▶ What the task asks
List each line below that contains the word "pose", treating case as significant.
* * * * * * * * *
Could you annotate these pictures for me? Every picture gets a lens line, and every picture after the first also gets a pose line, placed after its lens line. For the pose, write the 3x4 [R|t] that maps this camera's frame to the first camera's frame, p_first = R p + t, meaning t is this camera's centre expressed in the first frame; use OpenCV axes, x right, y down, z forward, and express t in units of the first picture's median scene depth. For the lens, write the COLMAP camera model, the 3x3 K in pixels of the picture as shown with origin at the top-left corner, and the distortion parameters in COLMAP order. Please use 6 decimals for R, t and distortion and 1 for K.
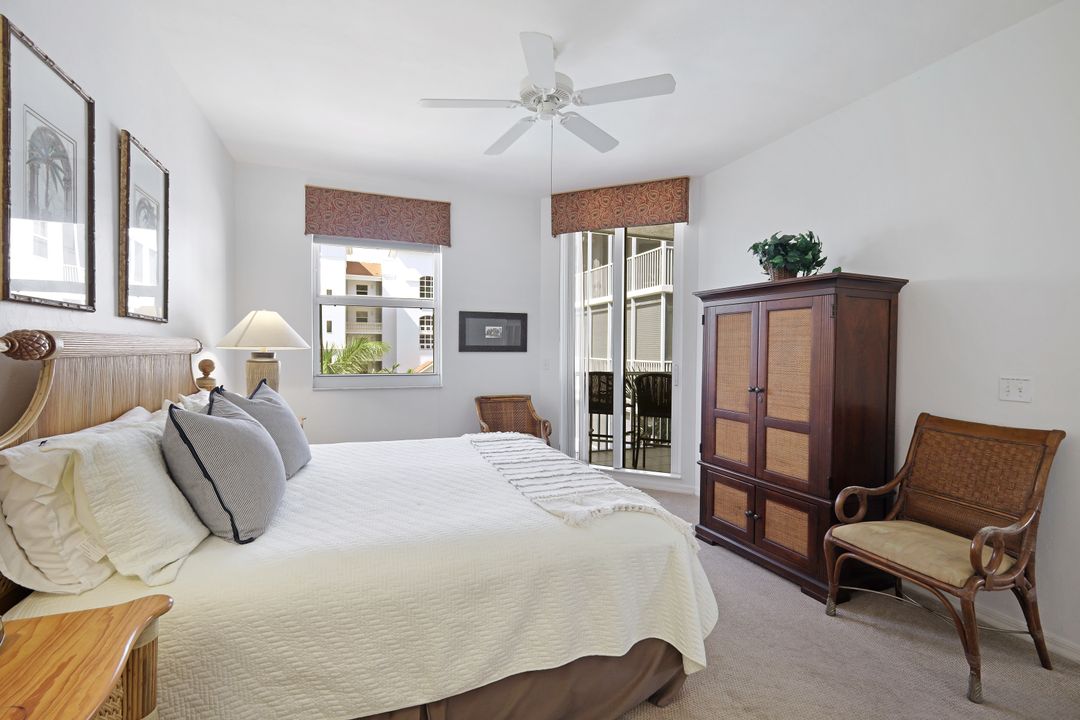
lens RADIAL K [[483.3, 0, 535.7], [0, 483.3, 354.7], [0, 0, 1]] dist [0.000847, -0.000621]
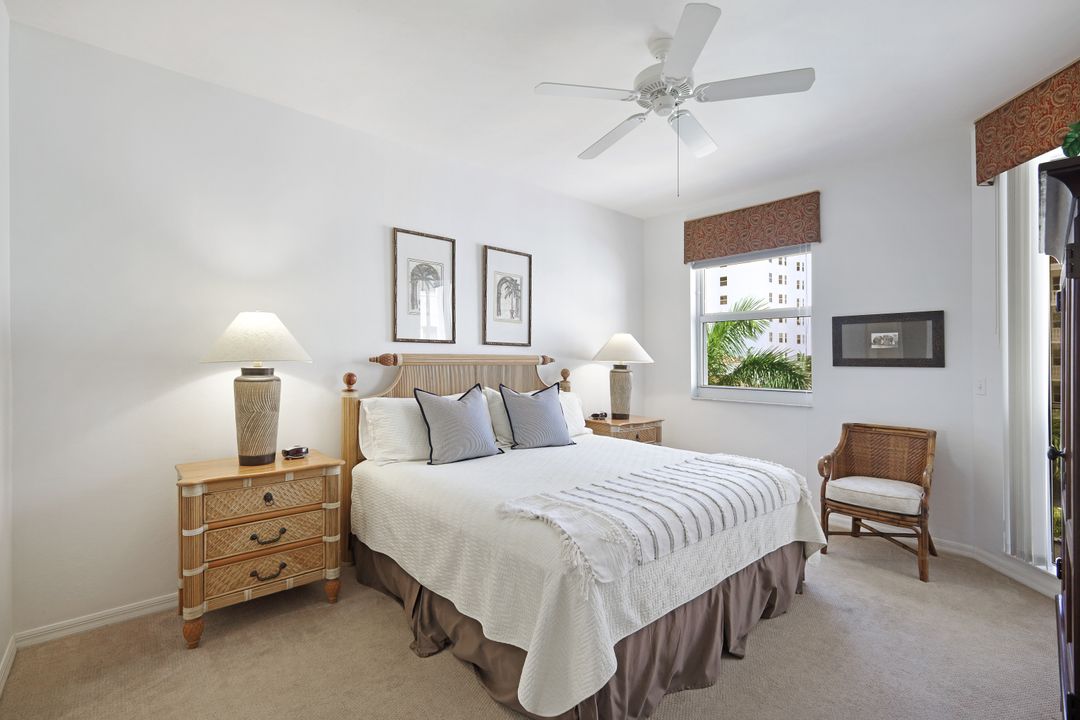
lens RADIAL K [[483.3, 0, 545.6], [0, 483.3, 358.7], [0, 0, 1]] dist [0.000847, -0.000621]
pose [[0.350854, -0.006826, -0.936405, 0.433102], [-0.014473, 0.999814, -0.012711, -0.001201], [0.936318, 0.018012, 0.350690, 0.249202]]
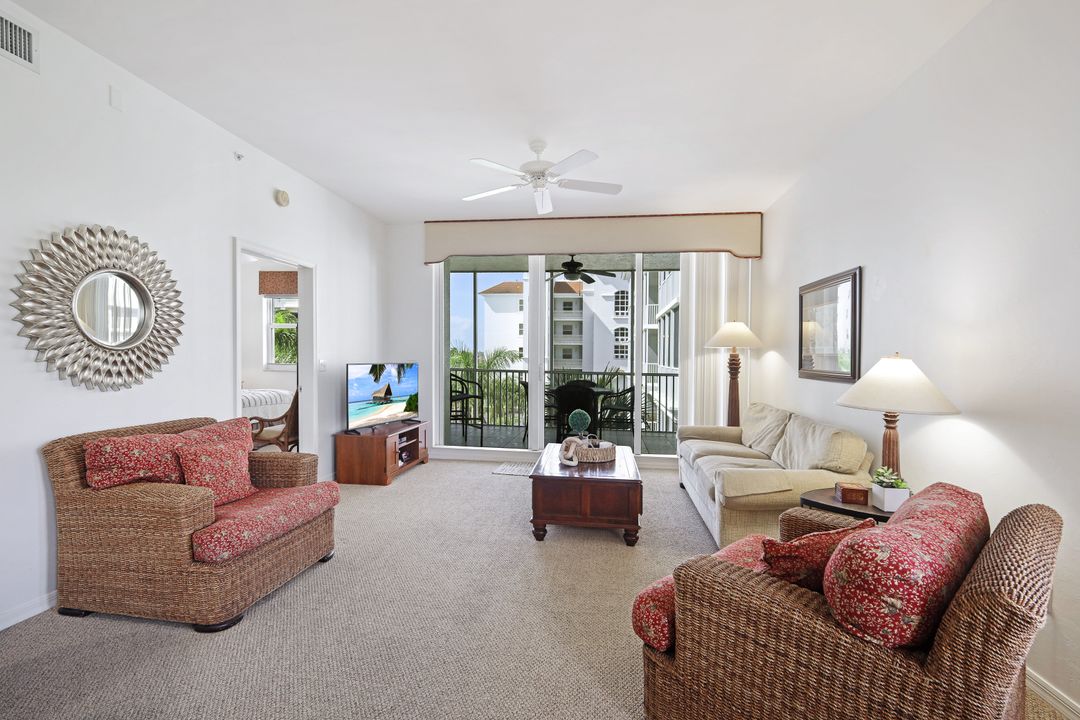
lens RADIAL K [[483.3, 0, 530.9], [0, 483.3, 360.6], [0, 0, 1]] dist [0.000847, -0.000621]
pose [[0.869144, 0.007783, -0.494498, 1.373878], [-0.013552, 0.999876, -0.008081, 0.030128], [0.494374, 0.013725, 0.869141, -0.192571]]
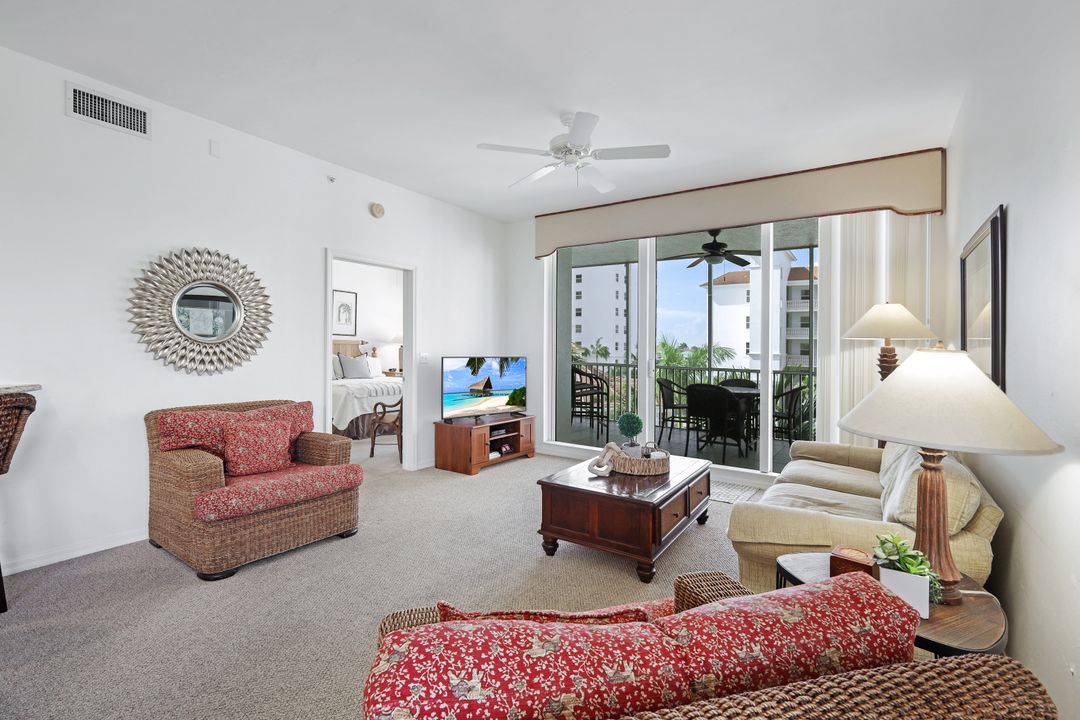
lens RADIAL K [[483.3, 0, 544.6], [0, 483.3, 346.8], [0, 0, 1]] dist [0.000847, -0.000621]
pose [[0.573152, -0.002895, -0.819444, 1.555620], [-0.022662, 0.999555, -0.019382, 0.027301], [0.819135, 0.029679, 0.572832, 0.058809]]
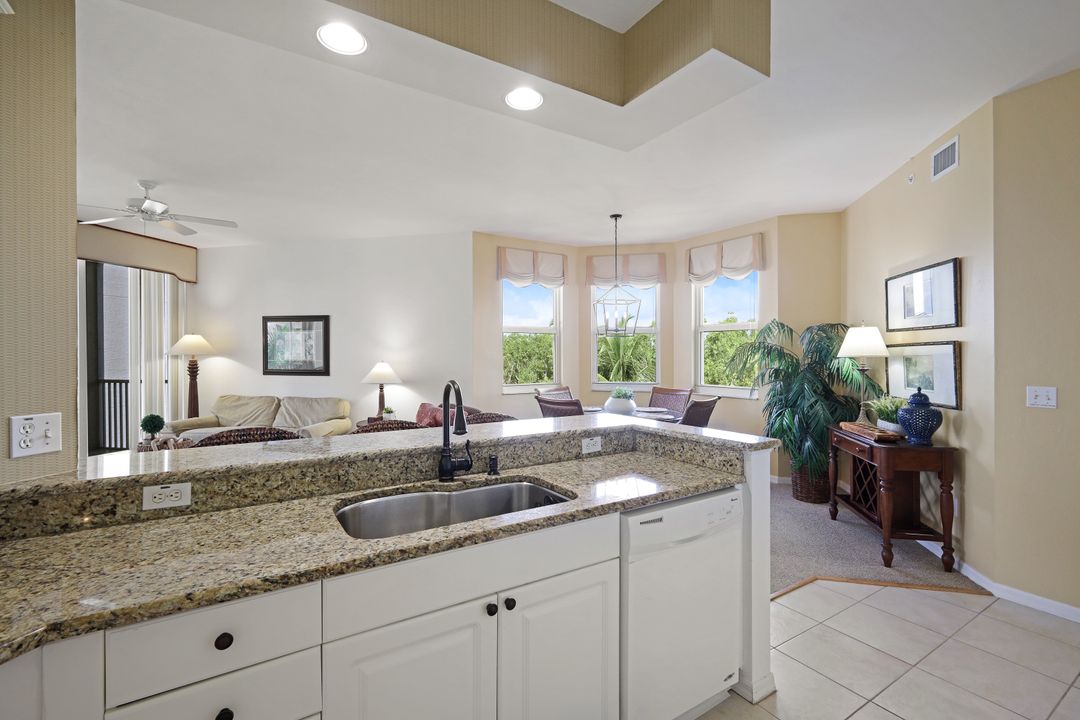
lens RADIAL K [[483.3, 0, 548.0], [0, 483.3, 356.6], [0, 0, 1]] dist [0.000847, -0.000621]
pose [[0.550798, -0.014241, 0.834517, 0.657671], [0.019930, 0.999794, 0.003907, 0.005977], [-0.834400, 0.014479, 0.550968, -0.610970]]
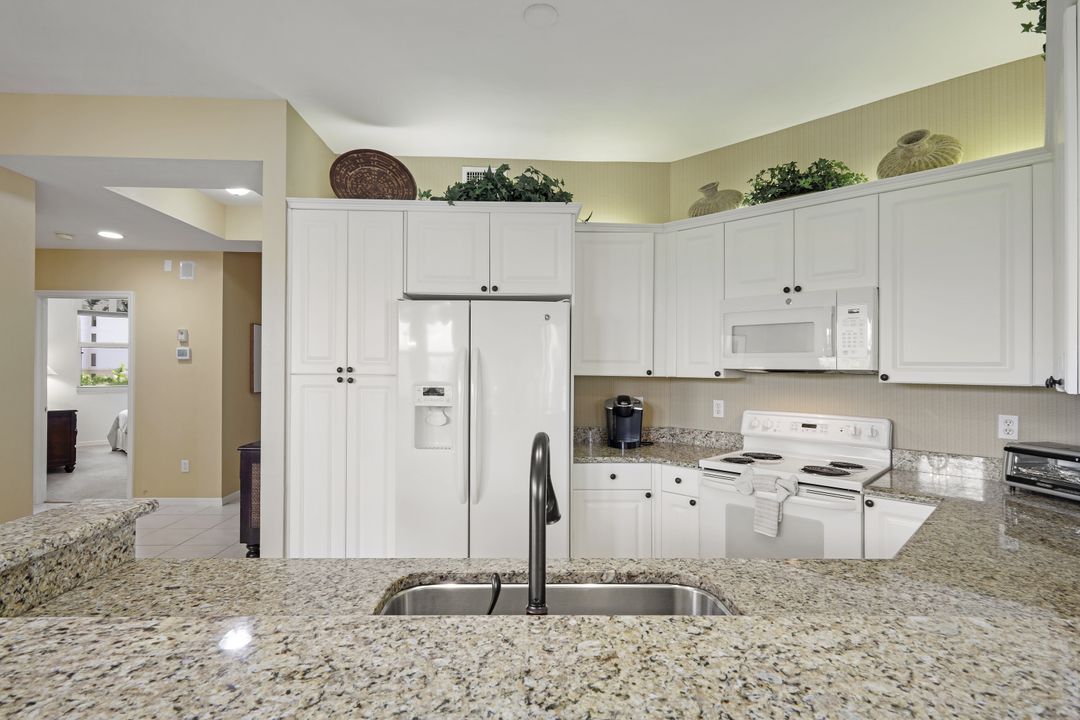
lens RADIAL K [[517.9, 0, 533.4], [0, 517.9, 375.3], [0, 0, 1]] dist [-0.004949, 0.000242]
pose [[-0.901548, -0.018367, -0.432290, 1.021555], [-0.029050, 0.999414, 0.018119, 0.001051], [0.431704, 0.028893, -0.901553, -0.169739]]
* * * * * * * * *
▶ Answer below
Could you annotate these pictures for me? Every picture gets a lens line, and every picture after the first also gets a pose line, placed after its lens line. For the pose, write the 3x4 [R|t] that maps this camera's frame to the first camera's frame, p_first = R p + t, meaning t is this camera's centre expressed in the first frame; use OpenCV axes, x right, y down, z forward, and express t in units of the first picture's median scene depth. For the lens, write the COLMAP camera model, the 3x3 K in pixels of the picture as shown with origin at the top-left corner, and the distortion parameters in COLMAP order. Please use 6 decimals for R, t and distortion and 1 for K.
pose [[0.350854, -0.006826, -0.936405, 0.433102], [-0.014473, 0.999814, -0.012711, -0.001201], [0.936318, 0.018012, 0.350690, 0.249202]]
pose [[0.869144, 0.007783, -0.494498, 1.373878], [-0.013552, 0.999876, -0.008081, 0.030128], [0.494374, 0.013725, 0.869141, -0.192571]]
pose [[0.573152, -0.002895, -0.819444, 1.555620], [-0.022662, 0.999555, -0.019382, 0.027301], [0.819135, 0.029679, 0.572832, 0.058809]]
pose [[0.550798, -0.014241, 0.834517, 0.657671], [0.019930, 0.999794, 0.003907, 0.005977], [-0.834400, 0.014479, 0.550968, -0.610970]]
pose [[-0.901548, -0.018367, -0.432290, 1.021555], [-0.029050, 0.999414, 0.018119, 0.001051], [0.431704, 0.028893, -0.901553, -0.169739]]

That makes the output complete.